§ **REQUEST 1**: According to the Kelly betting thread, why would many high-frequency traders be unable to bet twice as much if they had twice as much money?
---+---
I almost like what this post is trying to do, except that Kelly isn’t just about repeated bets. It’s about multiplicative returns and independent bets. If the returns from your bets add (rather than multiply), then Kelly isn’t optimal. This is the case, for instance, for many high-frequency traders—the opportunities they exploit have limited capacity, so if they had twice as much money, they would not actually be able to bet twice as much.
The logarithm in the “maximize expected log wealth” formulation is a reminder of that. If returns are multiplicative and bets are independent, then the long run return will be the product of individual returns, and the log of long-run return will be the sum of individual log returns. That’s a sum of independent random variables, so we apply the central limit theorem, and find that long-run return is roughly e^((number of periods)*(average expected log return)). To maximize that, we maximize expected log return each timestep, which is the Kelly rule.
The logarithm in the “maximize expected log wealth” formulation is a reminder of that. If returns are multiplicative and bets are independent, then the long run return will be the product of individual returns, and the log of long-run return will be the sum of individual log returns. That’s a sum of independent random variables, so we apply the central limit theorem, and find that long-run return is roughly e^((number of periods)*(average expected log return)). To maximize that, we maximize expected log return each timestep, which is the Kelly rule.
Wait, so, what’s actually the argument?
It looks to me like the argument is “returns are multiplicative, so the long-run behavior is log-normal. But we like normals better than log-normals, so we take a log. Now, since we took a log, when we maximize we’ll find that we’re maximizing log-wealth instead of wealth.”
But what if I like log-normals fine, so I don’t transform things to get a regular normal distribution? Then when I maximize, I’m maximizing raw money rather than log money.
I don’t see a justification of the Kelly formula here.
The central limit theorem is used here to say “our long-run wealth will converge to e^((number of periods)*(average expected log return)), modulo error bars, with probability 1”. So, with probability 1, that’s the wealth we get (within error), and maximizing modal/median/any-fixed-quantile wealth will all result in the Kelly rule.
Under ordinary conditions, it’s pretty safe to argue “such and such with probability 1, therefore, it’s safe to pretend such-and-such”. But this happens to be a case where doing so makes us greatly diverge from the Bayesian analysis—ignoring the “most important” worlds from a pure expectation-maximization perspective (IE the ones where we repeatedly win bets, amassing huge sums).
---+---
§ **REQUEST 2**: Please reproduce the records word for word, from their first line up to and including the line containing "Фотобутафория".

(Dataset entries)
---+---
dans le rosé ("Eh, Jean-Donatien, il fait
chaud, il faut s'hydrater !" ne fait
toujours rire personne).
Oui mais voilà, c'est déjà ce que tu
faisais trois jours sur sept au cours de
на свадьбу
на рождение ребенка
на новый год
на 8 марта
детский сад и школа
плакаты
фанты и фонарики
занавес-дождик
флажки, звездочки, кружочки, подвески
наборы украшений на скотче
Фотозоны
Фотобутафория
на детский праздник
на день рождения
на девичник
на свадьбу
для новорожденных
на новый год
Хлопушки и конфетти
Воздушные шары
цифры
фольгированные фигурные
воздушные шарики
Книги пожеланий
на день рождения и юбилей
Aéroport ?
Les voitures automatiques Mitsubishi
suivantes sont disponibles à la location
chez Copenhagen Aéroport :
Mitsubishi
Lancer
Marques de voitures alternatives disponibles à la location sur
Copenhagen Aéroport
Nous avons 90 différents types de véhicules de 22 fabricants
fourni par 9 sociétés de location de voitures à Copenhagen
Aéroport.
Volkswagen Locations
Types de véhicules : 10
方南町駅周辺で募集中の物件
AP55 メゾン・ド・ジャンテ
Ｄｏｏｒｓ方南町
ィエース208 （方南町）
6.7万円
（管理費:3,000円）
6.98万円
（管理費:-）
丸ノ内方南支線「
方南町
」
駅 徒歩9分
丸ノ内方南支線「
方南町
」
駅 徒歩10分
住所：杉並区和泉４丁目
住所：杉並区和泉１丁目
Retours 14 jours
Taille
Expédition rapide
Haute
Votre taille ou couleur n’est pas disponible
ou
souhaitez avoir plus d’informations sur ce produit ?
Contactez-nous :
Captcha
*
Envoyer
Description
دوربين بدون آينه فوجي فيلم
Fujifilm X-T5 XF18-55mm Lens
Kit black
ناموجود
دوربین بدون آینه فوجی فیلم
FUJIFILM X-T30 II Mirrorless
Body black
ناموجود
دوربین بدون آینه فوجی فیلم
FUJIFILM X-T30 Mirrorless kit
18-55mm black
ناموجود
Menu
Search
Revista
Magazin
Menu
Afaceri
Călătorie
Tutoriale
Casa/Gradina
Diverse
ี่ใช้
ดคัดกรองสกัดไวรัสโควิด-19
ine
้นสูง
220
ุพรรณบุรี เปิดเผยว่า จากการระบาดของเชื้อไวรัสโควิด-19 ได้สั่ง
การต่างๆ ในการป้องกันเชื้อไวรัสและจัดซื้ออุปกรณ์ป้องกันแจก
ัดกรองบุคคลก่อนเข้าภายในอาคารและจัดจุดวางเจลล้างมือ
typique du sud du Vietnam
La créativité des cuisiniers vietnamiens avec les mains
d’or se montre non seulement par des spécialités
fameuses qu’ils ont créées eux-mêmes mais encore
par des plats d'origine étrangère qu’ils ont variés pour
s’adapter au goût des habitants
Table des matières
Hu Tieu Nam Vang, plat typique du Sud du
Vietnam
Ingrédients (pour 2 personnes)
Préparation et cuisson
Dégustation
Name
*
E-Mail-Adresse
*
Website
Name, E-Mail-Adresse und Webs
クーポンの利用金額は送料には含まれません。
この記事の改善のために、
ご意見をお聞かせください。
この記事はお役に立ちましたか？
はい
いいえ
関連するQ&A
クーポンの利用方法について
---+---
§ **RESPONSE AREA 1**: The opportunities they exploit have limited capacity.

§ **RESPONSE AREA 2**:
dans le rosé ("Eh, Jean-Donatien, il fait
chaud, il faut s'hydrater !" ne fait
toujours rire personne).
Oui mais voilà, c'est déjà ce que tu
faisais trois jours sur sept au cours de
на свадьбу
на рождение ребенка
на новый год
на 8 марта
детский сад и школа
плакаты
фанты и фонарики
занавес-дождик
флажки, звездочки, кружочки, подвески
наборы украшений на скотче
Фотозоны
Фотобутафория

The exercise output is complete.